Der Sudan und der Südsudan werden die Welt eine Weile beschäftigen – und damit auch die think tanks und Experten. Hier eine Auswahl lesenswerter aktueller Studien und Strategiepapiere:
Eine kompakte, aber umfassende Analyse der Probleme für den Südsudan nach der Sezession – von der umstrittenen Grenzziehung über Fragen der Staatsbürgerschaft, der Aufteilung der Öleinnahmen bis zum Umgang mit Auslandsschulden – liefert Sudan-Experte Wolfgang Lacher von der Stiftung Wissenschaft und Politik (SWP) in seinem Paper „Auf dem Weg zur Unabhängigkeit des Südsudan“.
Wie die Nachbarn des neuen Staates (und des alten Sudan) auf die bevorstehende Sezession reagieren, behandelt unter dem Titel „Sudan:Regional Perspectives on the Prospect of Southern Independence“ eine ausführliche Studie der International Crisis Group: Welche Rolle hat Äthiopien in der Geschichte des sudanesischen Bürgerkriegs gespielt? Warum zählen Uganda und Kenia zu erklärten Unterstützern eines unabhängigen Südsudan? Warum fürchtet Ägypten die Sezession?
Mit der Angst vieler afrikanischer Regierungen vor einem Dominoeffekt, also weiteren Sezessionsbestrebungen auf dem Kontinent, befasst sich ein Paper des United States Institute for Peace (USIP) unter dem Titel „Secession and Precedent in Sudan and Africa“.
Der Small Arms Survey, ein renommiertes Forschungsprojekt über Kriegsgewalt und die Verbreitung von Kleinwaffen, hat im September 2010 eine Studie über den Zustand der Sudanesischen Volksbefreiungsarmee (SPLA) ins Netz gestellt. Die Umwandlung der SPLA von einer Rebellentruppe, die sich im Verlauf des Bürgerkriegs selbst schwere Kriegsverbrechen hat zuschulden kommen lassen, in eine professionelle Armee ist eine zentralen Voraussetzungen für einen funktionierenden Staat.
Und schließlich noch zwei Buchtipps:
„What is the What“ von Dave Eggers, in den USA ein Bestseller, ist die Biografie von Valentino Achak Deng, einem der über 200.000 sogenannten Lost Boys. So bezeichnet man jene jungen Männer, die im Kindesalter vor dem Bürgerkrieg flohen, über Monate und hunderte von Kilometern in Flüchtlingslager nach Äthiopien oder Kenia marschierten. Durch Minenfelder, niedergebrannte Dörfer, gejagt von arabischen Reitermilizen.
Achak Deng überlebte diesen Trek und bekam schließlich ein Visum für die USA. Dass man sich auch dort sehr verloren fühlen kann, beschreibt das Buch auf wunderbar lakonische und ironische Weise.

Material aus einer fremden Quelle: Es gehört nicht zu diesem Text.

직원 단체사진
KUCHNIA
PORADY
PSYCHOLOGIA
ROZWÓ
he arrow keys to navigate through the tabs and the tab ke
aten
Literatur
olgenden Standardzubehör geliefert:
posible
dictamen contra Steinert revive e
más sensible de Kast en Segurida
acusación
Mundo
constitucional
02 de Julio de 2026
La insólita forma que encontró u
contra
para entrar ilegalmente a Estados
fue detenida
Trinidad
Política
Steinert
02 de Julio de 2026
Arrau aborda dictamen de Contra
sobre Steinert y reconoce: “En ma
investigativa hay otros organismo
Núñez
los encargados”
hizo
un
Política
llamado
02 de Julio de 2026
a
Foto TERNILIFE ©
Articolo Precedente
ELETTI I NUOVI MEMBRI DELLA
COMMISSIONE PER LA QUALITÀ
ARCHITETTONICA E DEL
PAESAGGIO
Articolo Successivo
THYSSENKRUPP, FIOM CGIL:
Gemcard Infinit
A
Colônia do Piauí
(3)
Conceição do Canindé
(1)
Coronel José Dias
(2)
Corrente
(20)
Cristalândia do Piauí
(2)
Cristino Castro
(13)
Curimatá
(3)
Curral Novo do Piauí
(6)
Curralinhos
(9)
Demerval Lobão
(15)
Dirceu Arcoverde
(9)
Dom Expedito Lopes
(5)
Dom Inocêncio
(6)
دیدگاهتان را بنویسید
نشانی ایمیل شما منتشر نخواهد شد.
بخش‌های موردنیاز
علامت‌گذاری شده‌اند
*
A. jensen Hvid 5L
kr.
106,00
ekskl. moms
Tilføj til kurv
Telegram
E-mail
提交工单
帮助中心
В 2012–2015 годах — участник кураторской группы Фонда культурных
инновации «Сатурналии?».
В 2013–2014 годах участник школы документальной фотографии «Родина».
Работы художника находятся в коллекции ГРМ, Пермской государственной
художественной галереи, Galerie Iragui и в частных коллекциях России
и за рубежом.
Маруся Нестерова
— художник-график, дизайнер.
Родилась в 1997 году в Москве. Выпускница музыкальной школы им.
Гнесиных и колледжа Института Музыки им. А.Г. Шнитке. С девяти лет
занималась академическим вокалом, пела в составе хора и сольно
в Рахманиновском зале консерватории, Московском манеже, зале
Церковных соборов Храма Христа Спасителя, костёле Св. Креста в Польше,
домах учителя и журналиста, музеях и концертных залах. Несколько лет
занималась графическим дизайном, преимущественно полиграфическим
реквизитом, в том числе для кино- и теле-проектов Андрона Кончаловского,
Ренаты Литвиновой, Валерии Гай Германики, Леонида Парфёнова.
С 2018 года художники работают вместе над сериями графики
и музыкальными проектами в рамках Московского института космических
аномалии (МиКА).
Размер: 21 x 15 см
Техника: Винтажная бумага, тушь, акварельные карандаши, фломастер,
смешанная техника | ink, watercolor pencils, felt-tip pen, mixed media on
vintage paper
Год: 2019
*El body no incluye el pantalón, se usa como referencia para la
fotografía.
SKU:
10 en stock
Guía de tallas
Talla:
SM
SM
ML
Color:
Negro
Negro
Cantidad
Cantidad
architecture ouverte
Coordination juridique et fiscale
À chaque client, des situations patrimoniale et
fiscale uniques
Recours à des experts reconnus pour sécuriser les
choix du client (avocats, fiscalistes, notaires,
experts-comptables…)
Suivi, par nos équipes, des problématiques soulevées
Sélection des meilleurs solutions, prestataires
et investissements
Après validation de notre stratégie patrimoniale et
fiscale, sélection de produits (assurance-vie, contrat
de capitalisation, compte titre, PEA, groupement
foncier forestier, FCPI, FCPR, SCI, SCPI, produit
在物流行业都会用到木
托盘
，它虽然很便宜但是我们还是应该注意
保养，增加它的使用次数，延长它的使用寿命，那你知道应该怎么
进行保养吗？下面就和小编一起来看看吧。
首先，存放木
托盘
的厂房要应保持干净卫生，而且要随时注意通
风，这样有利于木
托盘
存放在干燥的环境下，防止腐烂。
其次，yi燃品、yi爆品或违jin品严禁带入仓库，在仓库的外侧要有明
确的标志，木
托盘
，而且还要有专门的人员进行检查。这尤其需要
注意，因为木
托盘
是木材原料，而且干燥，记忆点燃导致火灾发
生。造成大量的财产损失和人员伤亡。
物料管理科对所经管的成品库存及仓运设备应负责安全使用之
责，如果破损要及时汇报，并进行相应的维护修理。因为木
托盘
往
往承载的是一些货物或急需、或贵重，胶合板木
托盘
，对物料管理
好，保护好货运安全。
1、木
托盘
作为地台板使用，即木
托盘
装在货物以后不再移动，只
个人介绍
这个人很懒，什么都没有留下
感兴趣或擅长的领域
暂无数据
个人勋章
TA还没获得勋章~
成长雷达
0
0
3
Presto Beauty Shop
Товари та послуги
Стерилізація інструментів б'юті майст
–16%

Inzwischen betreibt Valentino Achak Deng im Südsudan eine Stiftung zum Bau von Schulen.
„Emma’s War“ von Deborah Scroggins ist ein Klassiker unter Sudan-Reisenden und Soli-Bewegten aller Art. Das Buch erzählt die Geschichte der britischen Entwicklungshelferin Emma McCune, die sich während des Bürgerkriegs in den Rebellenführer (und heutigen Vize-Präsidenten des Südsudan) Riek Machar verliebt und ihn heiratet. Klingt nach fürchterlichem Kitsch, ist tatsächlich aber eine sehr gut geschriebene Biografie einr Frau, deren naiver Idealismus und Überidentifikation mit vermeintlich „edlen Rebellen“ zu politischer Blindheit führte. Machar ist für einige der schlimmsten Kriegsverbrechen und blutigsten Fraktionskämpfe innerhalb der SPLA verantwortlich.
Nebenbei lernt man einiges über die Hintergründe des Bürgerkriegs. „Emma’s War“ soll in diesem Jahr als Hollywood-Film in die Kinos kommen.